Tensile strengths of scaffolds before and after soaking in SBF or DMEM culturing media were investigated respectively. As listed in Fig. 5c, composite scaffolds compared to SA alone showed increased tensile strengths, and among them the triphasic scaffold possessed the highest value which is almost as twice as SA scaffold. Correspondingly, the elongation length at break decreased with increasing strength (Fig. 5d). That is to say, the triphasic scaffold exhibited the lowest elongation when bearing the same stretch force. Notably, the hydrated condition after soaking either in SBF or DMEM most closely represents the end-use state in clinic. The tensile strengths of all scaffolds after soaking showed substantial decrease due to degradation or swelling. Crosslinked SA absorbed more water and dilated afterwards so that SA network was loosened. Therefore, MBG-containing scaffolds, either SA/MBG or the triphasic integrated scaffolds, displayed higher tensile strengths. On the other hand, in SBF the ionic environment induced both ion dissolutions from MBG component and ion exchanges as well.
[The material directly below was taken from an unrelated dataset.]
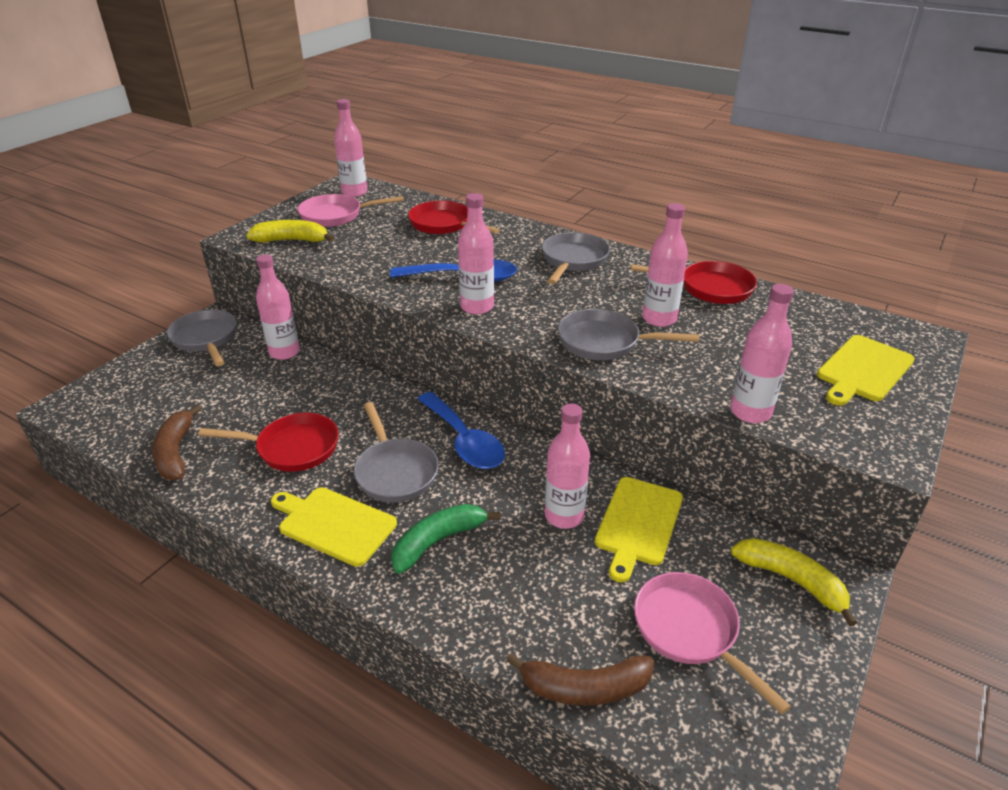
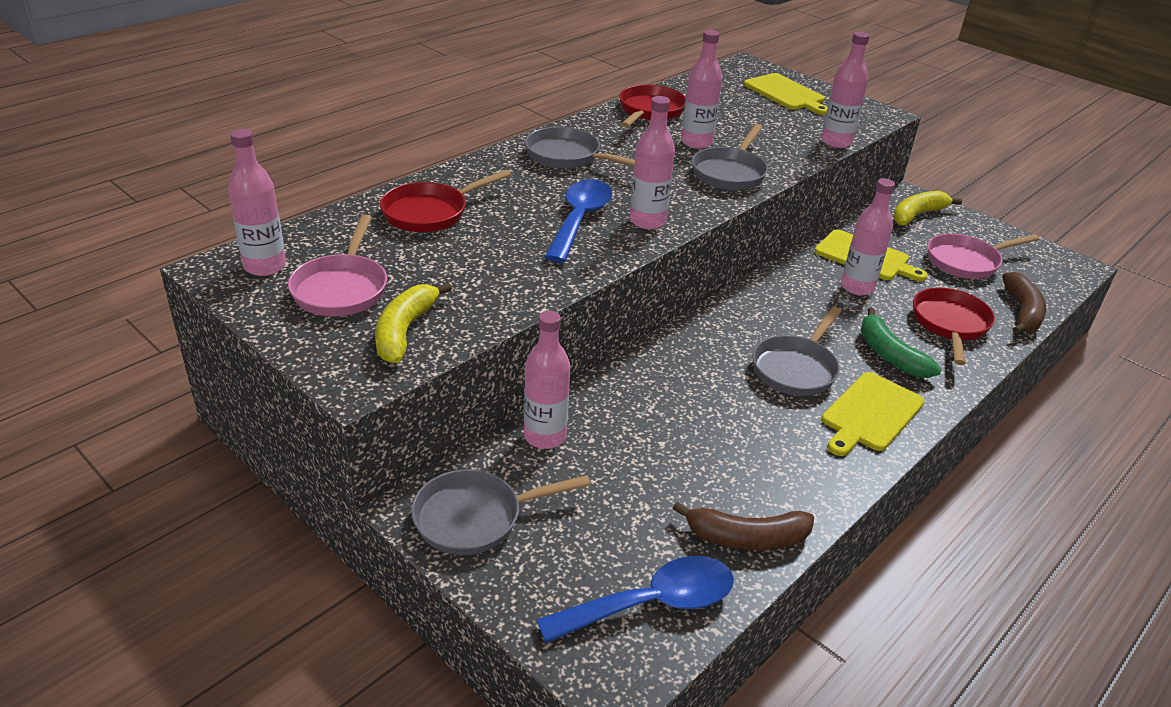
camera: 80 degrees left, 0 degrees up
red pan [198,413,339,472] -> red pan moved to [913,287,995,365]
grey pan [354,402,439,502] -> grey pan turned 135 degrees clockwise [752,307,841,396]
blue spoon [418,392,505,469] -> blue spoon moved to [536,556,734,643]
Ca2+ ions dissolved rapidly into the soaking media due to their weak associations with silica network, and then nucleation sites of bone-like apatite were produced [37]. However, SA molecules after crosslinking are naturally capable of providing nucleation sites of Ca2+. Therefore, both of sole SA scaffolds and SA/MBG scaffolds could induce apatite deposition when immersing in the SBF. The surface observation images were shown in Fig. 6. Additional EDS analysis in Fig. 6i, j showed the surface compositions of SA scaffolds and SA/MBG scaffolds after soaking in SBF for 7 days. Characteristic peaks of Ca and P elements were observed for surface examination of SA scaffolds. The Ca/P molar ratio is determined to be 1.66, that is almost the same with stoichiometric Ca/P (1.67) of hydroxyapatite. However, the Ca/P ratio obtained from the EDS spectrum of SA/MBG scaffolds was 2.77. It was much higher due to the large content of calcium in MBG itself. Therefore we can conclude that apatite mineralization on the surfaces of these scaffolds. Moreover, Fig. 6c, d, g, h also gave solid evidences that DMEM soaking did not cause scaffold disintegration even as long as 7 days, although a slight swelling was not avoided.

Fig. 6
figure 6

SEM images of a, b SA scaffolds and e, f SA/MBG scaffolds after soaking in SBF for 7 days. SEM images of c, d SA scaffolds and g, h SA/MBG scaffolds after soaking in DMEM for 7 days. EDS spectrum of i SA scaffolds and j SA/MBG scaffolds after soaking in SBF for 7 days

4 Conclusions

In this study, we have designed and constructed a tri-layered graded SA/MBG scaffold for osteoarticular regeneration using a multi-nozzle 3D printing technique. By taking the advantages of 3D printing, different combinations of SA macromolecules and MBG bio-inorganics and scaffold architectures were appropriately arranged in different layers. The same SA composition in all layers anchored MBG together and integrated the whole multilayered scaffolds. Finally, improved mechanical interface bonding strengths were achieved and that suggests promising applications for osteoarticular tissue engineering with further biological studies.